Keeping branches up to date
Branches can drift out of sync with main while you're working, especially on a project with more than one contributor. Two commands handle this, and they behave differently in a way that's worth understanding rather than picking randomly:
git merge main (while on your feature branch) brings main's changes into your branch as a new merge commit, preserving both histories exactly as they happened, side by side.
git rebase main replays your branch's commits on top of main's latest state, producing a cleaner, linear history — but it rewrites your branch's commit history in the process, which can cause problems if you've already pushed that branch and others are working from it.
A reasonable default for beginners: use merge when working with others on a shared branch, and save rebase for cleaning up your own local, not-yet-shared work before opening a pull request.
Resolving conflicts
A conflict happens when Git can't automatically combine two changes — usually because two branches edited the same lines of the same file in different ways. This isn't a sign that something has gone wrong; it's a normal part of collaborative work, and it happens to experienced developers just as often as beginners.
When it happens, Git marks the conflicting section directly in the file:
<<<<<<< HEAD
const maxRetries = 3;
=======
const maxRetries = 5;
>>>>>>> add-password-reset
Everything between <<<<<<< HEAD and ======= is what's currently on your branch; everything between ======= and the branch name is what's coming in from the other branch. Resolving it means editing the file to keep whichever version is correct (or a combination of both), removing the conflict markers entirely, then staging and committing the result:
git add resolved-file.js
git commit
The instinct to panic at the sight of conflict markers fades quickly once you've resolved a few. It's just Git asking you to make a decision it can't make on its own.

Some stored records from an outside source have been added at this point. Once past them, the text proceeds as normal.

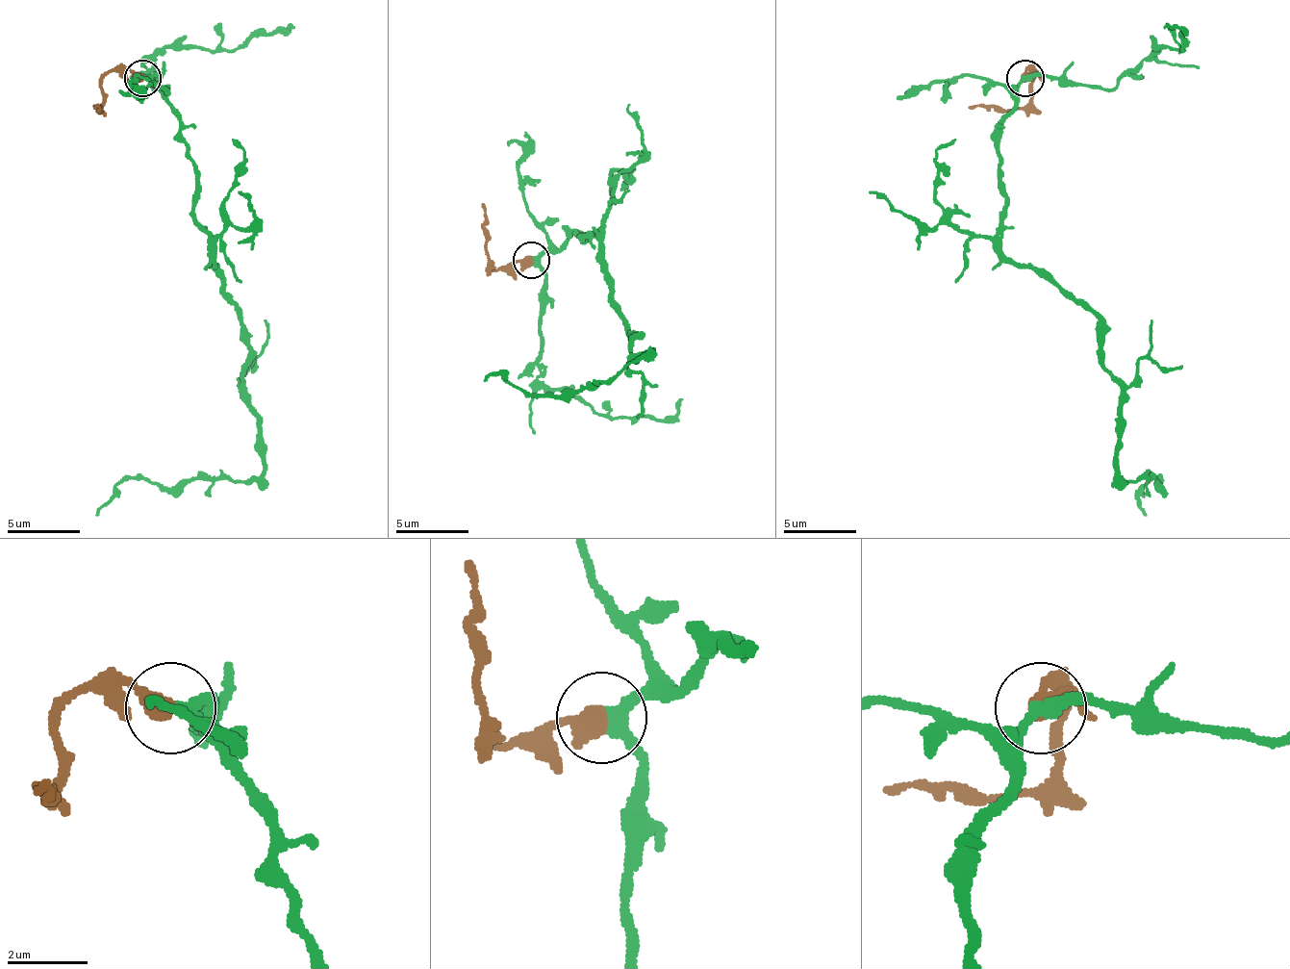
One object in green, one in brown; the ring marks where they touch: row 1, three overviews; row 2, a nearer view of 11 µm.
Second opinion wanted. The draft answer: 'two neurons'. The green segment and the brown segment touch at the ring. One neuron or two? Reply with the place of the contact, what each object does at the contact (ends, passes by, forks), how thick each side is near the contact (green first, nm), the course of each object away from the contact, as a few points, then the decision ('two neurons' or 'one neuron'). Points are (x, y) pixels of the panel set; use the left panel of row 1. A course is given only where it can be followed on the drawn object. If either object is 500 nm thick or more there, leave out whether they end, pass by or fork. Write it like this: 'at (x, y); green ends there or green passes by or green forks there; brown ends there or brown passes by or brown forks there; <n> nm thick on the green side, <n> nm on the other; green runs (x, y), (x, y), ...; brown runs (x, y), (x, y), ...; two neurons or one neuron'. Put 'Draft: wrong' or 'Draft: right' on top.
Draft: wrong
at (142, 78); 280 nm thick on the green side, 500 nm on the other; green runs (143, 77), (180, 120), (194, 223), (242, 322), (265, 469), (173, 487), (137, 479), (96, 516); brown runs (143, 77), (114, 69), (103, 77), (99, 110), (92, 106); one neuron

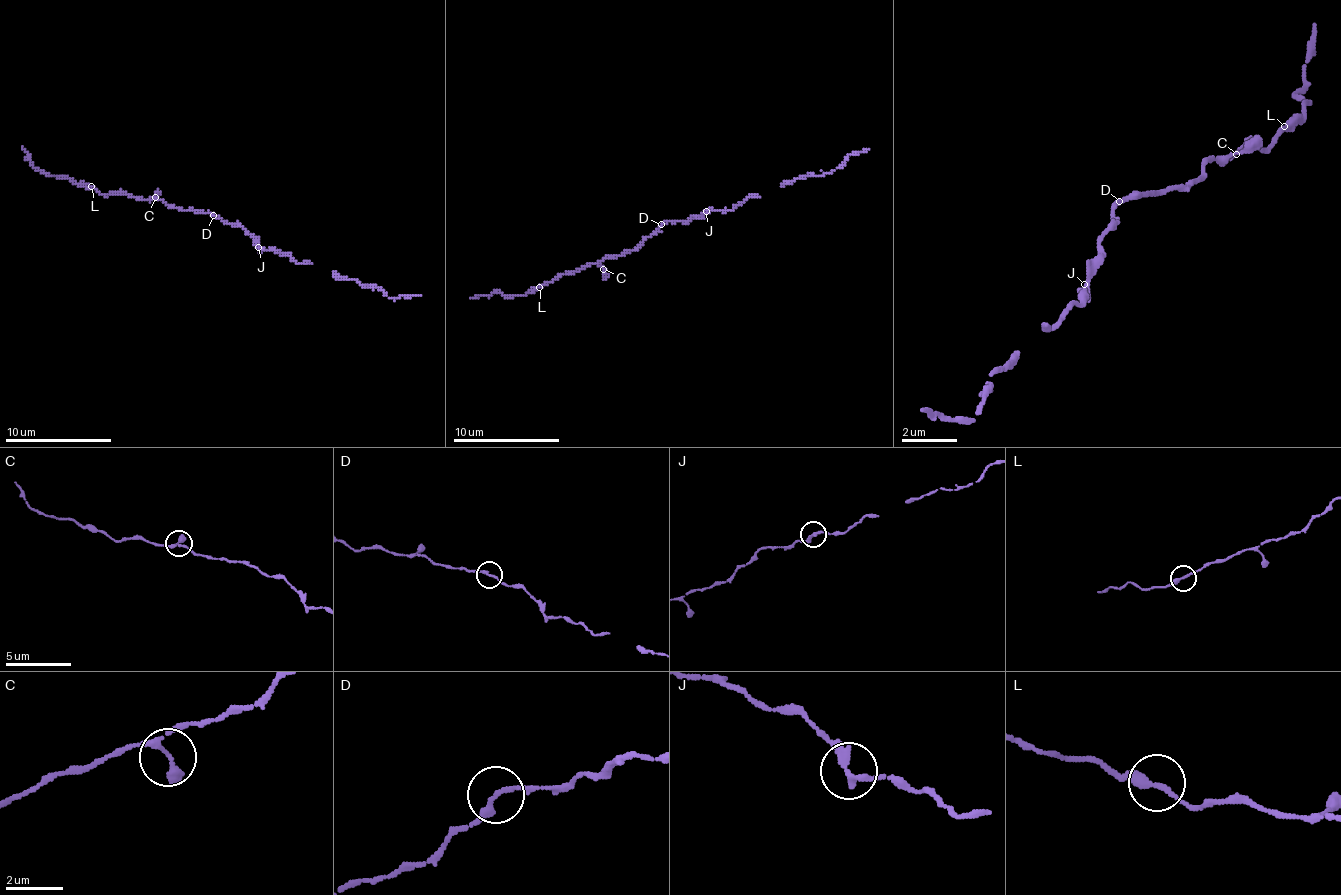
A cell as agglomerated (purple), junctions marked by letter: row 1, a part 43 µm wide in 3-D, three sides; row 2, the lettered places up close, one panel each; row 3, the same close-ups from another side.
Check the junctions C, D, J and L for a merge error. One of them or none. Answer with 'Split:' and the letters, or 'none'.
Split: none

A few habits worth building early
Commit often, in small pieces. It's easier to combine small commits later than to split apart one giant one.

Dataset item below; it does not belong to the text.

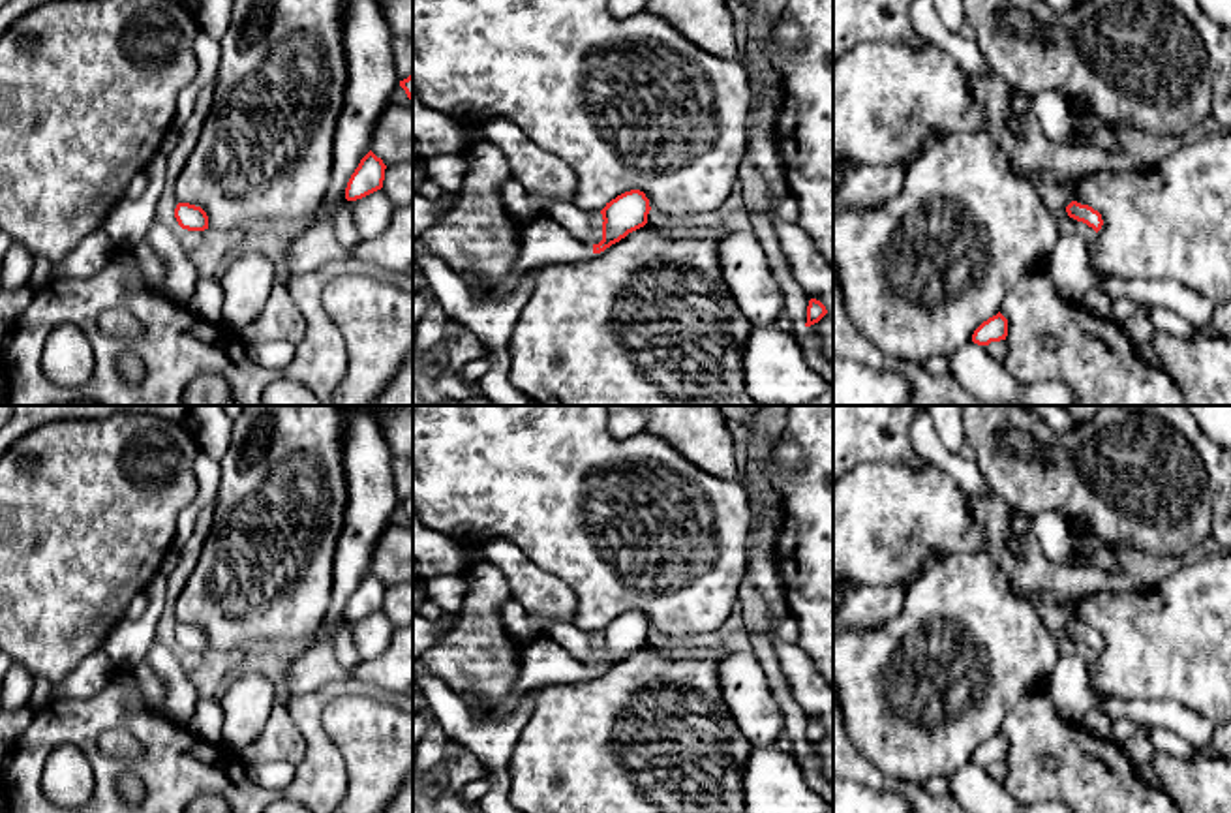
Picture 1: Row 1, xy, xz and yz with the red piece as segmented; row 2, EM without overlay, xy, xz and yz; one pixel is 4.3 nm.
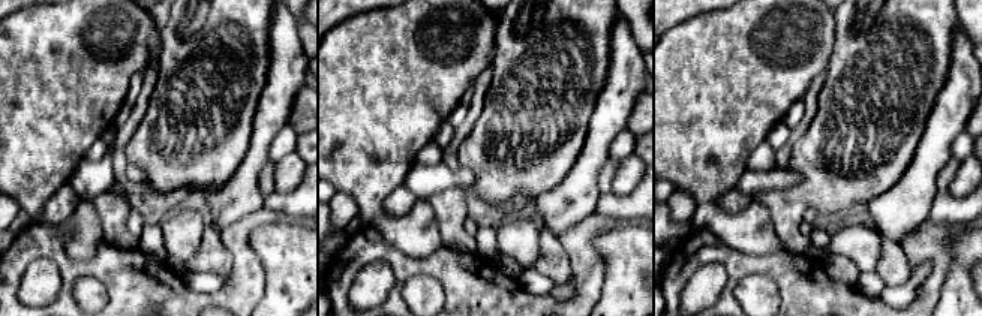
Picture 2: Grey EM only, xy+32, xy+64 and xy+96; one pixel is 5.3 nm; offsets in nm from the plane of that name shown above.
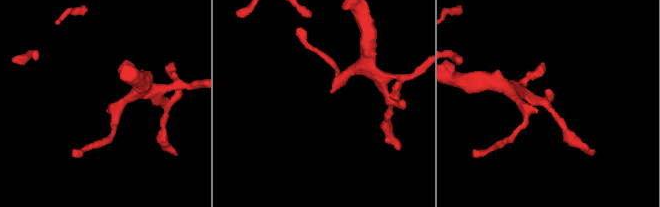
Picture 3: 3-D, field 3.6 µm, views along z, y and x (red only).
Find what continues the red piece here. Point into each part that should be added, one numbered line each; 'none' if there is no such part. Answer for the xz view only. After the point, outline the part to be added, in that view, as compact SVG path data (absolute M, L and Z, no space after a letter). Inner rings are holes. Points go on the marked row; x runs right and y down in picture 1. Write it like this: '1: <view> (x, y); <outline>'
1: xz (543, 241); M537 216L524 225L520 253L509 274L488 293L494 299L507 297L520 276L550 263L570 263L593 255L593 246L574 238L565 227L548 216Z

Write the commit message before you second-guess it. If you can't summarize the change in one line, that's often a sign the change is doing too many things at once.
Pull before you push, especially on a shared branch, so you're not surprised by a rejected push because someone else's changes landed first.
Don't be afraid of branches. Creating one costs nothing, and it protects the main line of history from half-finished work.
Read your own diff before opening a pull request. It's the fastest way to catch a stray console log, a leftover comment, or a change you didn't mean to include.
None of this requires memorizing dozens of commands. A handful of them — status, add, commit, branch, push, and merge — cover the vast majority of day-to-day work. The rest of Git's feature set is there for the moments you need it, and it's easier to pick up gradually once this core loop feels natural.